Stored data entries
Start of Block

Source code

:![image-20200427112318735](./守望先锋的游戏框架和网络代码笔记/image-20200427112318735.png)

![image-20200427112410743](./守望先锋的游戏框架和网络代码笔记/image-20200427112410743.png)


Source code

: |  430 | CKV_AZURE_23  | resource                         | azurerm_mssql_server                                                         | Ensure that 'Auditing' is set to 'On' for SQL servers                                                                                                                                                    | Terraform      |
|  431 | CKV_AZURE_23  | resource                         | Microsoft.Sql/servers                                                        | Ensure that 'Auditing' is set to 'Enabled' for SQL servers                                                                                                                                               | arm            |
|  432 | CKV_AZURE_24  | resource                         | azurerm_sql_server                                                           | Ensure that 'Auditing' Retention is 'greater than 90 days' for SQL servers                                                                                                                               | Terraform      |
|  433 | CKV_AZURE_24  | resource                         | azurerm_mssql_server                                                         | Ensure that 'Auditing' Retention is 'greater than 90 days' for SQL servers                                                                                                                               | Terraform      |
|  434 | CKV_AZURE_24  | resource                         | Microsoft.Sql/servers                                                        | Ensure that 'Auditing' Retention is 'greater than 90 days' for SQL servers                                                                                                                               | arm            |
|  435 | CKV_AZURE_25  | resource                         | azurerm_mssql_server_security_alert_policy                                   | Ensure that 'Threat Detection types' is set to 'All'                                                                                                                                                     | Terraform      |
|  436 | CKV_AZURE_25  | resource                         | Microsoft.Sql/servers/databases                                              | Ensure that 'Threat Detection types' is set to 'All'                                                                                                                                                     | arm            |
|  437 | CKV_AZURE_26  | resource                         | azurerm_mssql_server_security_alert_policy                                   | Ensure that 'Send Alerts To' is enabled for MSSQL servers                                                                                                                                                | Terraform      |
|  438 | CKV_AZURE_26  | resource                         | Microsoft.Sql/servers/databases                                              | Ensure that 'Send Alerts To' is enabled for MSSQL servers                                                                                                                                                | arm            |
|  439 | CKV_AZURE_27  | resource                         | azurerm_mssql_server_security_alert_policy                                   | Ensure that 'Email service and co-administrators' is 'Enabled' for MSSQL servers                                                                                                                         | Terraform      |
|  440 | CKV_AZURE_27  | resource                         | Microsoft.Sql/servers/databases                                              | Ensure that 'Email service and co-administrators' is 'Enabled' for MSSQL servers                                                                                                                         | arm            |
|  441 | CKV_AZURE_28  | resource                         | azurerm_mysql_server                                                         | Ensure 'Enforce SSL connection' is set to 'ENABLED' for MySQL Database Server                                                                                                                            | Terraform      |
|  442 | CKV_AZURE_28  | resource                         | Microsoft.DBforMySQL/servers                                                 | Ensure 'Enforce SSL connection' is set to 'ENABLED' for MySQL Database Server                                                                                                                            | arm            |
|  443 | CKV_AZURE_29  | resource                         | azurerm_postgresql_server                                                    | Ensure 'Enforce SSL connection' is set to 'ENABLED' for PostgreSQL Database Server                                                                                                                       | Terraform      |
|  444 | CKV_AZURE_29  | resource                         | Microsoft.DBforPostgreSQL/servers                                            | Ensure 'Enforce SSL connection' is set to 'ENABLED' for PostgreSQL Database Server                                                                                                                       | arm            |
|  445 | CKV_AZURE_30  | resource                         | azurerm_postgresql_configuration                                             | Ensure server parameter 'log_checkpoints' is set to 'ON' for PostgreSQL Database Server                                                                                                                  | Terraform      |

End of Block

Count the lines in the entries above where the string "守望先锋的游戏框架和网络代码笔记" shows up, and give that number only.

• _Written answer_: 2